__WORK REQUEST__: Up to and including the line that contains "right eye: (639, 436)", repeat the entries below exactly from the first line on. Do not carry over any pictures.

__DATA UNDER STUDY__:
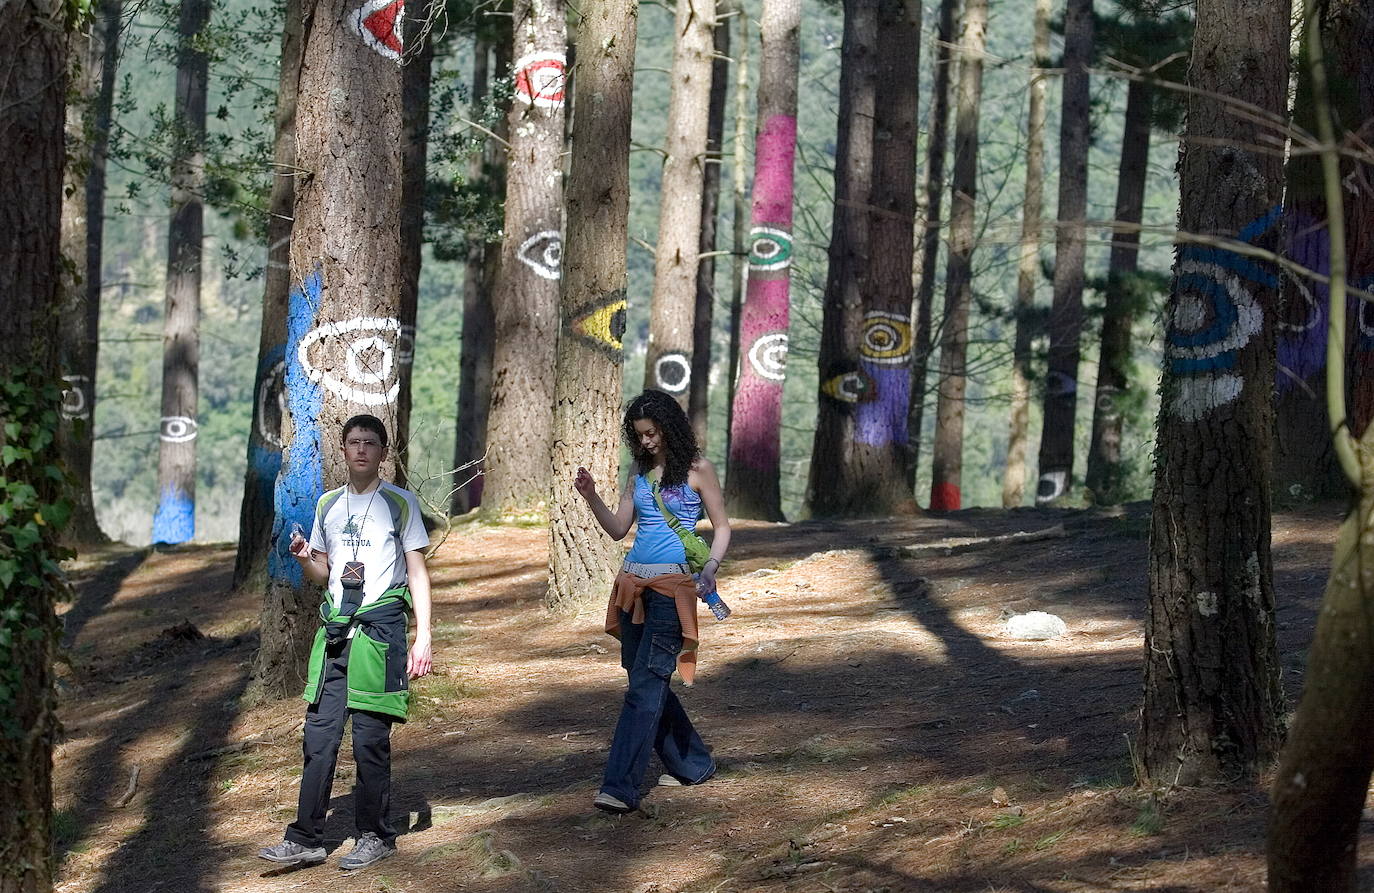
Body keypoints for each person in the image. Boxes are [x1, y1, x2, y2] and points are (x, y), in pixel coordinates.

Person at [258, 414, 433, 869]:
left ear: (382, 452)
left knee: (370, 740)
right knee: (319, 737)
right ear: (342, 450)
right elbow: (323, 572)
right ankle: (306, 837)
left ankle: (375, 835)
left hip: (379, 634)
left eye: (370, 443)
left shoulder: (400, 503)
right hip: (335, 634)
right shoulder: (326, 506)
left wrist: (424, 635)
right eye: (353, 442)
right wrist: (303, 559)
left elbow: (416, 571)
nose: (361, 450)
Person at [573, 389, 732, 814]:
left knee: (644, 686)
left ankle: (619, 787)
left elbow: (722, 527)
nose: (645, 442)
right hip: (631, 588)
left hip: (671, 592)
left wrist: (711, 567)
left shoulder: (699, 470)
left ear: (669, 426)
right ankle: (694, 763)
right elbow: (618, 528)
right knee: (647, 681)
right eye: (639, 436)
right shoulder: (639, 473)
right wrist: (591, 497)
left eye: (651, 433)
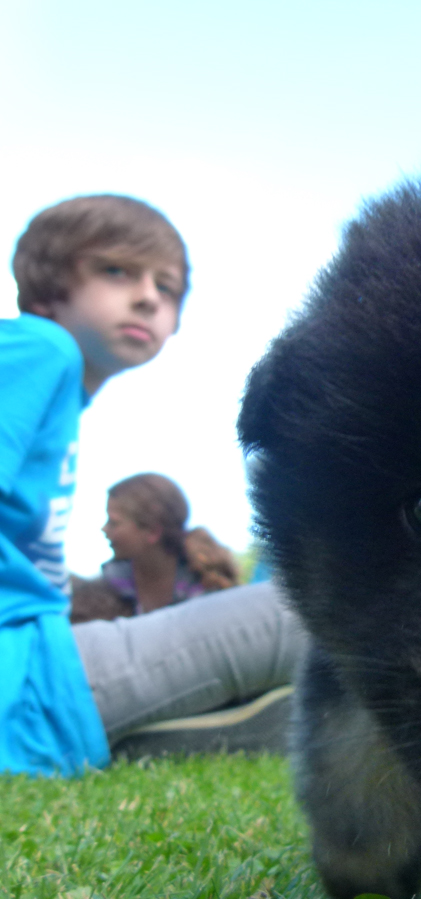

__TASK OUTPUT__:
Body keypoints for each person in the image. Boxes are [x1, y1, x2, y2] and points are (x, y), in pixel coordinates.

Person at [258, 414, 433, 869]:
left ear: (382, 452)
left knee: (370, 740)
right knee: (319, 737)
right ear: (342, 450)
right elbow: (323, 572)
right ankle: (306, 837)
left ankle: (375, 835)
left hip: (379, 634)
left eye: (370, 443)
left shoulder: (400, 503)
right hip: (335, 634)
right shoulder: (326, 506)
left wrist: (424, 635)
right eye: (353, 442)
right wrist: (303, 559)
left elbow: (416, 571)
nose: (361, 450)
Person at [573, 389, 732, 814]:
left knee: (644, 686)
left ankle: (619, 787)
left elbow: (722, 527)
nose: (645, 442)
right hip: (631, 588)
left hip: (671, 592)
left wrist: (711, 567)
left shoulder: (699, 470)
left ear: (669, 426)
right ankle: (694, 763)
right elbow: (618, 528)
right knee: (647, 681)
right eye: (639, 436)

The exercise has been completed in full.